The buoyantly air-lofted Vivace of No. 1 is a delight in motion. It passes the baton seamlessly to a contentedly Dvořákian Adagio and the following Theme with Variations. The finale bustles along carefree with the language sometimes rather like RVW in his first published quartet. The Second Quartet is also in four movements. The music is still tonal but dynamic and emotionally pressurised in the outer movements. A opulently complex fondant lyricism reaches out touchingly in the second movement. The little scherzo again has that winning RVW tinge and buzzing effervescence. Dynamic eagerness and angst are at work in the finale.
…Pizzetti is less uninhibitedly melodic. Pizzetti sings very touchingly…but he builds tension and anxiety first and invests ideas and effort in doing so. The Second[’s] high tensile atmosphere is something that resolutely draws the listener in. In the final five minutes Pizzetti proves a satisfying singer of what amounts to an anthem bathed in repletion and triumph.
The Lajtha Quartet are dedicated exponents and are warmly and closely recorded. The heat of their possessed music-making is unmistakable. An event!
Two grown-up and opulently complex tonal string quartets to add to your collection of 20th century chamber music.

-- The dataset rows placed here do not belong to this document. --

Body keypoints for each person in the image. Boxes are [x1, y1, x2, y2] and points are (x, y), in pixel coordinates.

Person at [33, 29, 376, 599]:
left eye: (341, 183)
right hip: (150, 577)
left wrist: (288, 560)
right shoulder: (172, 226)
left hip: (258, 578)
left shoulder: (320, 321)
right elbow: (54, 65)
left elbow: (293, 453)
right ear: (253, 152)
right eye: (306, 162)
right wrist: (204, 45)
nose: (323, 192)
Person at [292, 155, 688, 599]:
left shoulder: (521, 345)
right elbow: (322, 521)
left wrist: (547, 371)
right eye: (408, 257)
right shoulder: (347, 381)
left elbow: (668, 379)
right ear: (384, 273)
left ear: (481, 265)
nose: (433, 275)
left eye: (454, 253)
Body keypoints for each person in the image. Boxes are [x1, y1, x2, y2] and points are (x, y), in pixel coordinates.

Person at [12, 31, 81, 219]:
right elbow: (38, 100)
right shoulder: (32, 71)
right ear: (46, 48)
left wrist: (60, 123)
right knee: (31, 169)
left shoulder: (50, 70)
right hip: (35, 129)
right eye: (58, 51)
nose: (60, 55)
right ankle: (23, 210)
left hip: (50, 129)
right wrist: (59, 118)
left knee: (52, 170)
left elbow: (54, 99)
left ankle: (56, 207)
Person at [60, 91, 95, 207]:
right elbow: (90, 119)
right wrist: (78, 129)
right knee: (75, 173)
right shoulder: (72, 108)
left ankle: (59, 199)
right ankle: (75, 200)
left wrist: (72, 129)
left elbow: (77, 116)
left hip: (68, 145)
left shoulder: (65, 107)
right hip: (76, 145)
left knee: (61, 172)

In reviewing the Naxos release of Pizzetti’s Piano Trio, I commented that I would hope this series will rectify his neglect that even extends to his own country. The two string quartets were composed twenty-six years apart in the first half of the 20th century. He was not a composer who moved with the times, and had settled into a late-Romantic mode when the First Quartet appeared in 1906. Coming in direct descent of Tchaikovsky and Dvořák, with Puccini’s influence on Italian music stimulating the lyric quality, the result is an easily attractive score. By the time of the Second Quartet Pizzetti had at least taken one small step towards modernity with harmonies that were less luxurious but still purely tonal, the outer movements complex as numerous strands are intertwined to create the chromatic intensity. Sadness pervades the slow movement, the violin often ‘singing’ over an accompaniment. Joy returns in a bubbly scherzo, with Dvořák’s influence reappearing in the finale. Recorded around the time that the Lajtha Quartet from Hungary disbanded, they found the Second rather searching in terms of intonation, but they were enthusiastic and committed performers.